While Googling, I did find out that there is one out there that is supposed to be a lot better than all the other ones,  Speed Queen is actually made in America and has a very good reputation.  Can only find them on Amazon or in actual appliance stores...no Best Buy, Home Depot, etc.  The little mom &amp; pop place is a dealer and they had some.  They're pricy, but it's because they are made like tanks with actual metal, no plastic.  One of the washers was like the one my mom had...no electronics at all, everything is mechanical.  I would seriously look at one, but I don't think they've got the size we would need.  Even their front-load washer is only 3.4 cu.ft.


----------



## engineergurl (Aug 16, 2017)

jeb6294 said:


> Stopped at the little mom &amp; pop store yesterday.  Apparently, LG is actually supposed to be one of the better choices, as they say, they just don't make 'em like they used to.
> 
> While Googling, I did find out that there is one out there that is supposed to be a lot better than all the other ones,  Speed Queen is actually made in America and has a very good reputation.  Can only find them on Amazon or in actual appliance stores...no Best Buy, Home Depot, etc.  The little mom &amp; pop place is a dealer and they had some.  They're pricy, but it's because they are made like tanks with actual metal, no plastic.  One of the washers was like the one my mom had...no electronics at all, everything is mechanical.  I would seriously look at one, but I don't think they've got the size we would need.  Even their front-load washer is only 3.4 cu.ft.

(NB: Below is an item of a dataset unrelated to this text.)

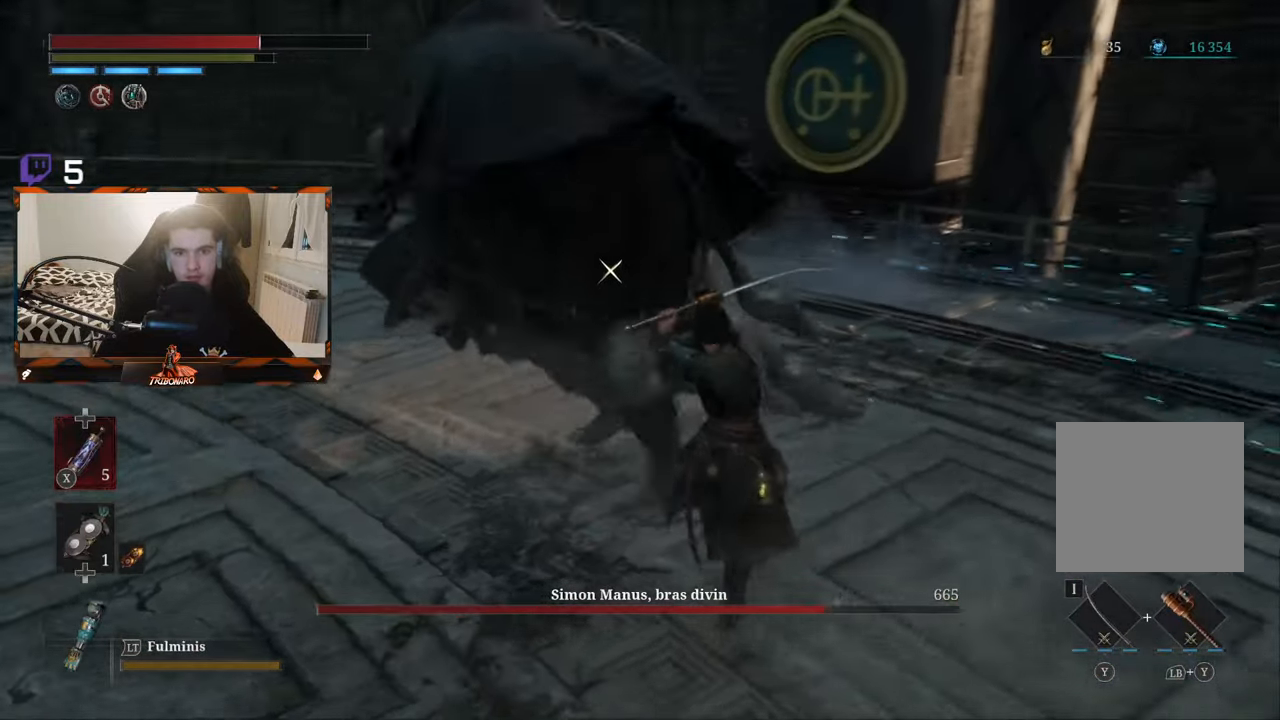
{"buttons": ["L1"], "left_stick": "up", "right_stick": "center", "events": []}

Speed Queen was the ones that our contractor put in dorms back when I was working at the college...  seems to me that a company who provides laundry machines to college students probably knows something about value and durability...


----------



## Dexman PE PMP (Aug 16, 2017)

Road Guy said:


> jesus christ you nerds are easy to get riled up, I bet you also thinks Honda makes anything other than a good lawnmower!


Boats?







But they do make decent mowers (better if they came in yellow though)


----------



## Dleg (Aug 17, 2017)

jeb6294 said:


> Stopped at the little mom &amp; pop store yesterday.  Apparently, LG is actually supposed to be one of the better choices, as they say, they just don't make 'em like they used to.
> 
> While Googling, I did find out that there is one out there that is supposed to be a lot better than all the other ones,  Speed Queen is actually made in America and has a very good reputation.  Can only find them on Amazon or in actual appliance stores...no Best Buy, Home Depot, etc.  The little mom &amp; pop place is a dealer and they had some.  They're pricy, but it's because they are made like tanks with actual metal, no plastic.  One of the washers was like the one my mom had...no electronics at all, everything is mechanical.  I would seriously look at one, but I don't think they've got the size we would need.  Even their front-load washer is only 3.4 cu.ft.

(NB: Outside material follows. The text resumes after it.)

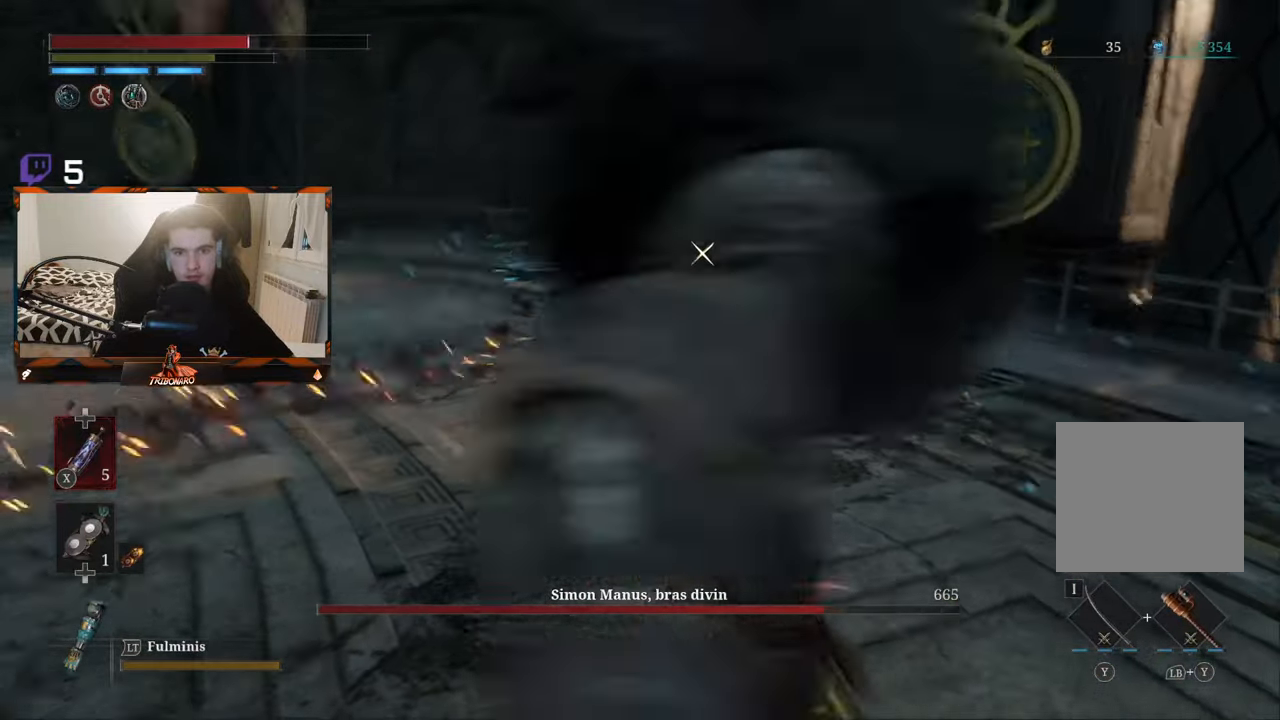
{"buttons": [], "left_stick": "up", "right_stick": "center", "events": [[134, "L1", "up"]]}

Yes, my staff are also responsible for repairing washers and dryers in village "washeterias" and they speak very highly of Speed Queen.  I didn't know they made units ofr household use - I will have to check that out when our Samsungs crap out!


----------



## snickerd3 (Aug 18, 2017)

i checked mine last night.  it is maytag 9000 series.  over 4 cu. f.t of space.  The only problem I have had is the plastic faceplate for the soap drawer had a clip break and falls off occasioanlly, but it doesn't impact the operation.  it is just a cover to make the front look pretty,


----------



## mudpuppy (Aug 18, 2017)

Road Guy said:


> jesus christ you nerds are easy to get riled up, I bet you also thinks Honda makes anything other than a good lawnmower!

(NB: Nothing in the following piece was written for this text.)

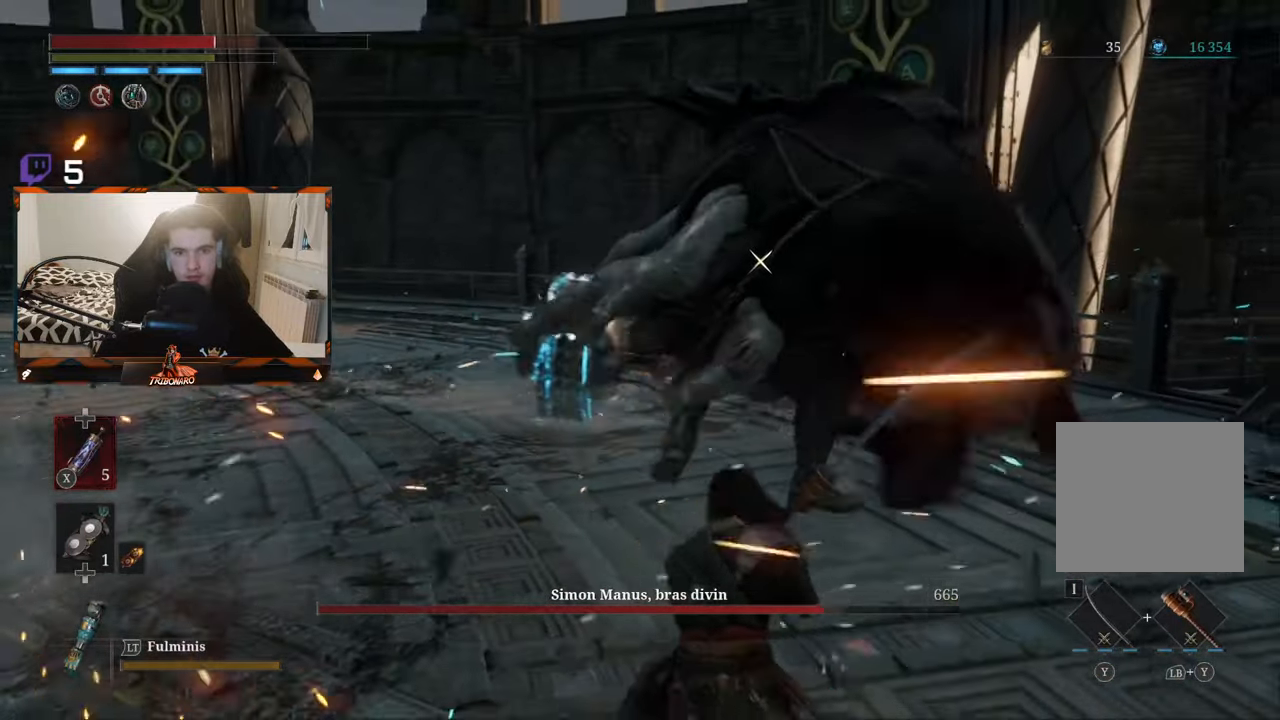
{"buttons": [], "left_stick": "up", "right_stick": "center", "events": [[234, "R1", "down"], [317, "R1", "up"]]}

Yeah: generators, ATVs and motorcycles.

But I agree the simpler the better.  I've been happy with the Kenmore (made by Whirlpool) washer and dryer I bought about 17 years ago.  I've had to do a few repairs (replaced the circuit board in the dryer and then had to replace a switch a few years later, also replaced the transmission coupling on the washer), but overall they've been pretty reliable, and they're simple enough I can easily work on them myself.  But if you start getting into these fancy-schmancy LG and Samsung things good luck. . .


----------



## engineergurl (Aug 18, 2017)

My old old washer and dryer (the ones left in the NC rental house that got stolen) was in the house when I bought it but didn't work...  I ended up using a timing belt from the auto store to fix it temporarily and man did that thing squeal at the start of each cycle, lol


----------